If you have enough constraints, exploring all possible matrices could be attempted:
// Explore all possibilities starting at POSITION (0..P-1)
explore(int position)
{
// Check if one or more constraints can't be verified anymore with
// all values currently set.
invalid = ...;
if (invalid) return;
// Do we have a solution?
if (position >= p)
{
// print the matrix
return;
}
// Set one more value and continue exploring
for (int value=0;value<2;value++)
{ matrix[position] = value; explore(position+1); }
}
If the number of constraints is low, this approach will take too much time.
In this case, for the kind of constraints you gave as examples, simulated annealing may be a good solution.
You must design an energy function, high when all constraints are met.

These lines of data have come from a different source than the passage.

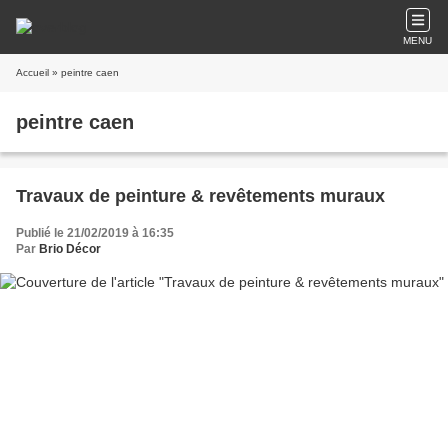
MENU
Accueil
» peintre caen
peintre caen
Travaux de peinture & revêtements muraux
Publié le 21/02/2019 à 16:35
Par
Brio Décor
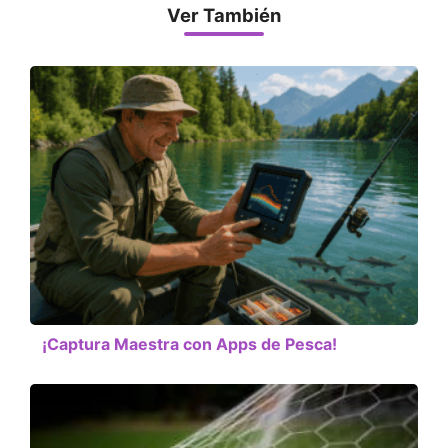
Ver También
¡Captura Maestra con Apps de Pesca!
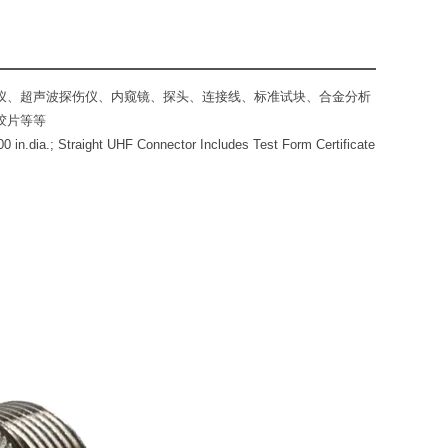
伤仪、超声波探伤仪、内窥镜、探头、连接线、标准试块、合金分析
胶片等等
0 in.dia.; Straight UHF Connector Includes Test Form Certificate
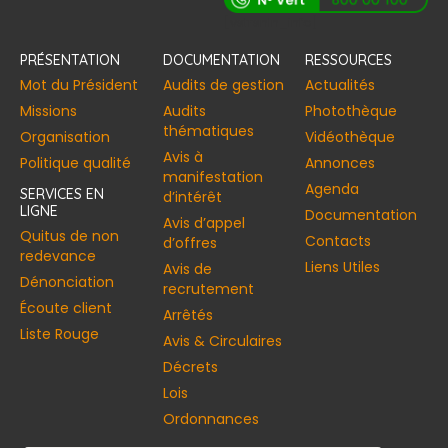
[vstrsnln_info]
PRÉSENTATION
DOCUMENTATION
RESSOURCES
Mot du Président
Audits de gestion
Actualités
Missions
Audits
Photothèque
thématiques
Organisation
Vidéothèque
Avis à
Politique qualité
Annonces​
manifestation
Agenda
SERVICES EN
d’intérêt
LIGNE
Documentation
Avis d’appel
Quitus de non
Contacts
d’offres
redevance
Liens Utiles
Avis de
Dénonciation
recrutement
Écoute client
Arrêtés
Liste Rouge
Avis & Circulaires
Décrets
Lois
Ordonnances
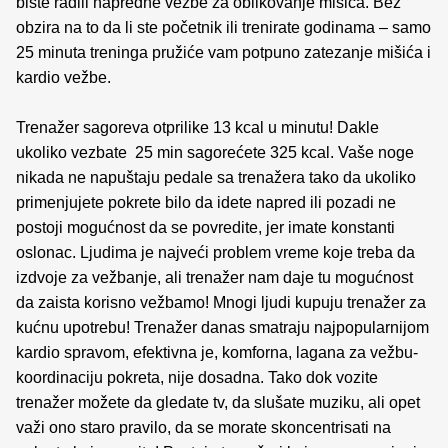
biste radili napredne vezbe za oblikovanje misica. Bez
obzira na to da li ste početnik ili trenirate godinama – samo
25 minuta treninga pružiće vam potpuno zatezanje mišića i
kardio vežbe.
Trenažer sagoreva otprilike 13 kcal u minutu! Dakle
ukoliko vezbate 25 min sagorećete 325 kcal. Vaše noge
nikada ne napuštaju pedale sa trenažera tako da ukoliko
primenjujete pokrete bilo da idete napred ili pozadi ne
postoji mogućnost da se povredite, jer imate konstanti
oslonac. Ljudima je najveći problem vreme koje treba da
izdvoje za vežbanje, ali trenažer nam daje tu mogućnost
da zaista korisno vežbamo! Mnogi ljudi kupuju trenažer za
kućnu upotrebu! Trenažer danas smatraju najpopularnijom
kardio spravom, efektivna je, komforna, lagana za vežbu-
koordinaciju pokreta, nije dosadna. Tako dok vozite
trenažer možete da gledate tv, da slušate muziku, ali opet
važi ono staro pravilo, da se morate skoncentrisati na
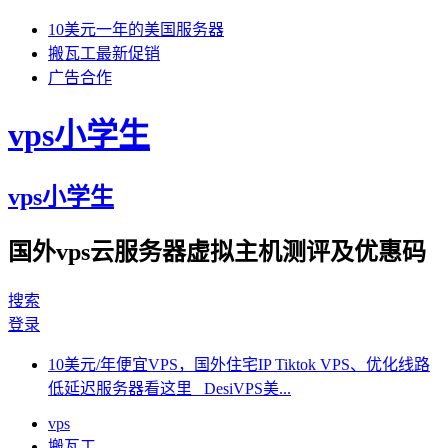
10美元一年的美国服务器
搬瓦工最新促销
广告合作
vps小学生
vps小学生
国外vps云服务器虚拟主机测评及优惠码
搜索
登录
10美元/年便宜VPS，国外住宅IP Tiktok VPS、优化线路
低延迟服务器看这里 DesiVPS美...
vps
搬瓦工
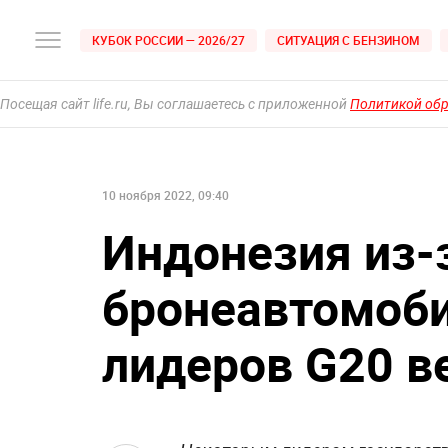
КУБОК РОССИИ — 2026/27
СИТУАЦИЯ С БЕНЗИНОМ
Посещая сайт life.ru, Вы соглашаетесь с приложенной
Политикой об
10 ноября 2022, 09:40
Индонезия из-
бронеавтомоби
лидеров G20 в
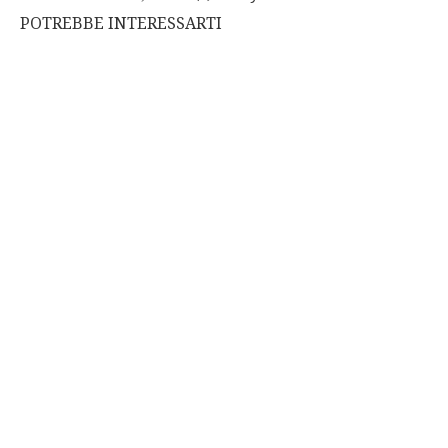
POTREBBE INTERESSARTI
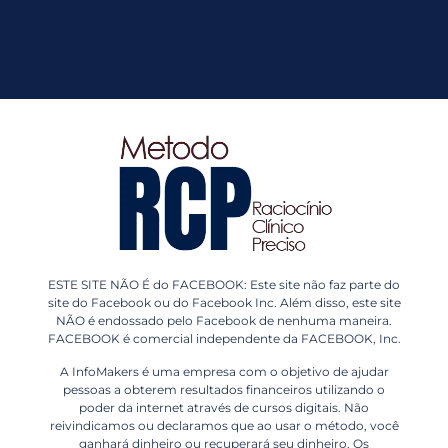
ESTE SITE NÃO É do FACEBOOK: Este site não faz parte do
site do Facebook ou do Facebook Inc. Além disso, este site
NÃO é endossado pelo Facebook de nenhuma maneira.
FACEBOOK é comercial independente da FACEBOOK, Inc.
A InfoMakers é uma empresa com o objetivo de ajudar
pessoas a obterem resultados financeiros utilizando o
poder da internet através de cursos digitais. Não
reivindicamos ou declaramos que ao usar o método, você
ganhará dinheiro ou recuperará seu dinheiro. Os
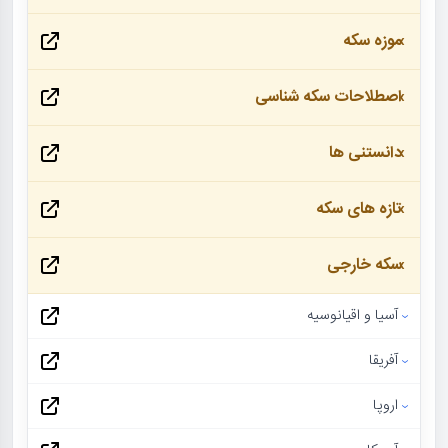
موزه سکه
اصطلاحات سکه شناسی
دانستنی ها
تازه های سکه
سکه خارجی
آسیا و اقیانوسیه
آفریقا
اروپا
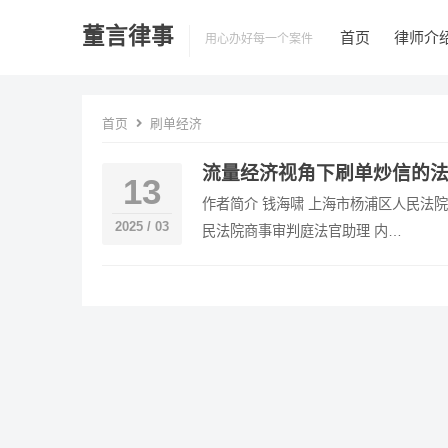
董言律事
首页
律师介
用心办好每一个案件
首页
刷单经济
流量经济视角下刷单炒信的
13
作者简介 钱海啸 上海市杨浦区人民法院
2025 / 03
民法院商事审判庭法官助理 内…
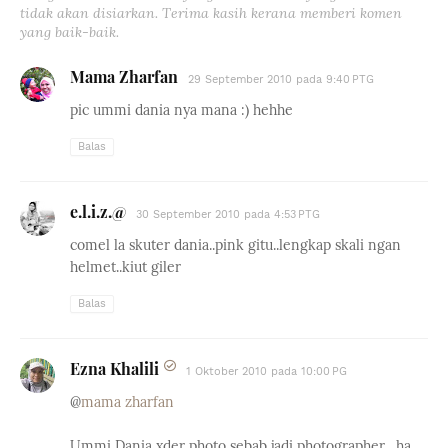
tidak akan disiarkan. Terima kasih kerana memberi komen
yang baik-baik.
Mama Zharfan
29 September 2010 pada 9:40 PTG
pic ummi dania nya mana :) hehhe
Balas
e.l.i.z.@
30 September 2010 pada 4:53 PTG
comel la skuter dania..pink gitu..lengkap skali ngan
helmet..kiut giler
Balas
Ezna Khalili
1 Oktober 2010 pada 10:00 PG
@
mama zharfan
Ummi Dania xder photo sebab jadi photographer....ha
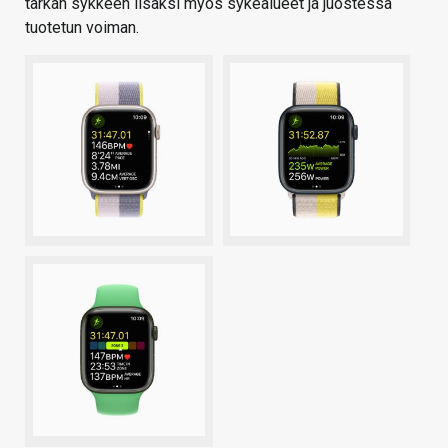
tarkan sykkeen lisäksi myös sykealueet ja juostessa
tuotetun voiman.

That would be something like that:
Generate a random matrix
Compute energy E0
Change one cell
Compute energy E1
If E1>E0, or E0-E1 is smaller than f(temperature), keep it, otherwise reverse the move
Update temperature, and goto 2 unless stop criterion is reached
If all the contraints relate to columns (as is the case in the question), then you can find all possible valid columns and check that each column in the matrix is in this set. (i.e. when you consider each column independently, you reduce the number of possibilities a lot.)
I might be way off here, but I remember doing something similar once with some genetic algorithm.
Check out pseudo boolean constraints (also called 0-1 integer programming).
This is virtually impossible if your constraint set is complex enough. You might try to use a stochastic optimizer, like simulated annealing, particle swarm optimization, or a genetic algorithm to find a feasible solution.
However, if you can generate one (non-random) solution to such a problem, then often you can generate others by random permutations made to the existing solution.